EXTRACTED DATA below:

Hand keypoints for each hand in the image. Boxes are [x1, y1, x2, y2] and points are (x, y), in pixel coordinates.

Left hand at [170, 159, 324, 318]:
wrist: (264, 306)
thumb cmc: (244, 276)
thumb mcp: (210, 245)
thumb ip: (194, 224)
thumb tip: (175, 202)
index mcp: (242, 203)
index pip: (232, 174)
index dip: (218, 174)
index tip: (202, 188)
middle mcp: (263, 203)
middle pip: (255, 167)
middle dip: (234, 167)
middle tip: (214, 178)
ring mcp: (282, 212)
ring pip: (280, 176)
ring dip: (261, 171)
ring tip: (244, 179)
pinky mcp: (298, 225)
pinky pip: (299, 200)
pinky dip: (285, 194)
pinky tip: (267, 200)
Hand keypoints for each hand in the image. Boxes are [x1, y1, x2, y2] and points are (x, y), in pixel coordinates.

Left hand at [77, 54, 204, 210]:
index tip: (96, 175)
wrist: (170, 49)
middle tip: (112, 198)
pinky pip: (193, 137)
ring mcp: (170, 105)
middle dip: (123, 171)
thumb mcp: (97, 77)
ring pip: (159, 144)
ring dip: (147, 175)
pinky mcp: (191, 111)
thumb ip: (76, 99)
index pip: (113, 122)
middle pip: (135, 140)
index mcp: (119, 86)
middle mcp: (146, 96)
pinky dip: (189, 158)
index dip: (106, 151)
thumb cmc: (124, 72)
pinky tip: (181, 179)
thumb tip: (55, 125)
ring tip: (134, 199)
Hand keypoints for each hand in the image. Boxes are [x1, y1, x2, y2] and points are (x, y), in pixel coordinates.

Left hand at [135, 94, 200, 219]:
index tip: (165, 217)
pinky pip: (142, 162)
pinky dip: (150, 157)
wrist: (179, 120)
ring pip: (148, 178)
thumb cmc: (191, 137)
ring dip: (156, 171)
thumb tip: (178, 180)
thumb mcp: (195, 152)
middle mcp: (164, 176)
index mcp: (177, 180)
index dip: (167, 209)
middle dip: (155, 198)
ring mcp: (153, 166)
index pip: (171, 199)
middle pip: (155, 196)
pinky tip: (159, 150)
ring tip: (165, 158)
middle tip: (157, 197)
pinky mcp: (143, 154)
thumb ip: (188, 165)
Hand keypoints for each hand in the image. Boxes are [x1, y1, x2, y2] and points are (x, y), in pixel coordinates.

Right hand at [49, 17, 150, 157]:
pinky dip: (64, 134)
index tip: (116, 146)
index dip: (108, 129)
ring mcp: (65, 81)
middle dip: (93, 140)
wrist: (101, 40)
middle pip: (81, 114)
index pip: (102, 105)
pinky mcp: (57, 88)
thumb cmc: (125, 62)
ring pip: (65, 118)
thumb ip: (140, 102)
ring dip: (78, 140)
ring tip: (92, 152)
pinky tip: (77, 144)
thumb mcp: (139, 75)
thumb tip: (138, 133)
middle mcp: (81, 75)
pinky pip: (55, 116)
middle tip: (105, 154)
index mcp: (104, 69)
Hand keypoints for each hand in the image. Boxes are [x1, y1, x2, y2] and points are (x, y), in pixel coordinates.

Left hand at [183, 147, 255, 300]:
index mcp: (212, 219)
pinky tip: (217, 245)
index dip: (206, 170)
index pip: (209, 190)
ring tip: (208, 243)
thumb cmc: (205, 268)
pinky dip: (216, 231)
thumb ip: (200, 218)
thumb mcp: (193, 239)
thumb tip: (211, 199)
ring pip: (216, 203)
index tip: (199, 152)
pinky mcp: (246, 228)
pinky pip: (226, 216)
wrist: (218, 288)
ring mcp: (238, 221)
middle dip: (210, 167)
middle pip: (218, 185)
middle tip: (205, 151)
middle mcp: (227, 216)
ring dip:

End of EXTRACTED DATA.

EXERCISE AIM = Within the listing above, each line containing "Left" is counted once; report the total and nothing else.

EXERCISE OUTPUT = 4